Si Stan Wawrinka et Roger Federer ont marqué l’histoire du sport suisse en remportant l’or olympique en double et la Coupe Davis, Marco Odermatt et Loïc Meillard ont aussi entamé leur conte commun en se parant de l’or et de l’argent lors du géant des Championnats du monde de Courchevel l’hiver dernier. Un prochain chapitre pourrait s’écrire si le Valaisan parvenait à devancer Manuel Feller, qui le précède de trois points, pour terminer deuxième du général, et offrir au ski helvétique son tout premier doublé.

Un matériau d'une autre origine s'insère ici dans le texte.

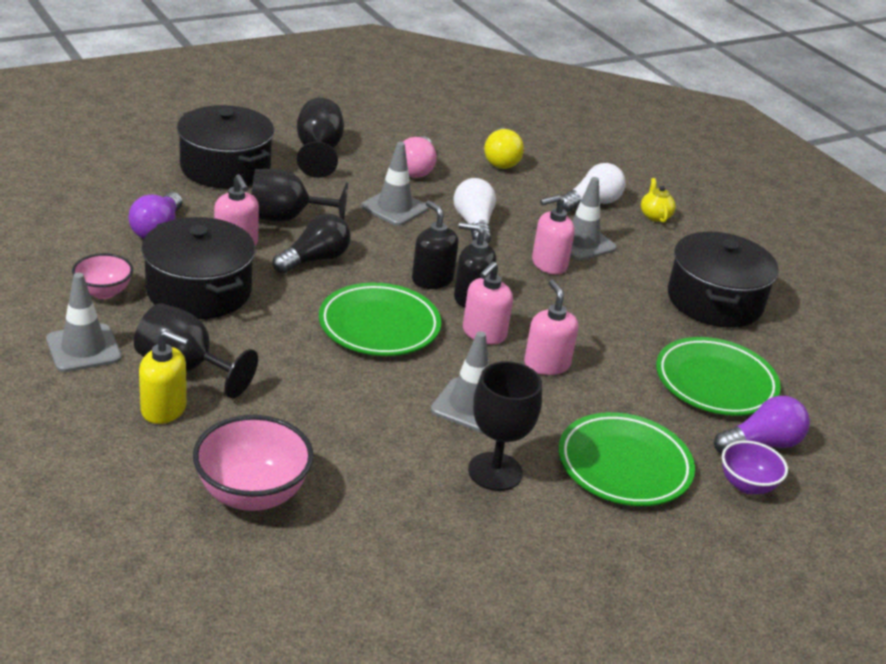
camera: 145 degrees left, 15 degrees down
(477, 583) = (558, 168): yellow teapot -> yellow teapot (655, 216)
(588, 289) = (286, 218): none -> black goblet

Jour après jour, course après course, les deux hommes, avec également Lara Gut-Behrami et plusieurs autres athlètes d’une génération dorée, sont en train d’écrire à leur tour leurs lettres de noblesse dans le grand livre du sport helvétique. Et c’est peut-être cela qui rend le plus fier Loïc Meillard. “Réussir à procurer des émotions à tout un peuple, à les faire regarder à nouveau notre sport, qu’ils aient du plaisir à le faire, c’est fantastique.” Pour que dans une cinquante d’années, l’histoire ait retenu le nom de Loïc Meillard.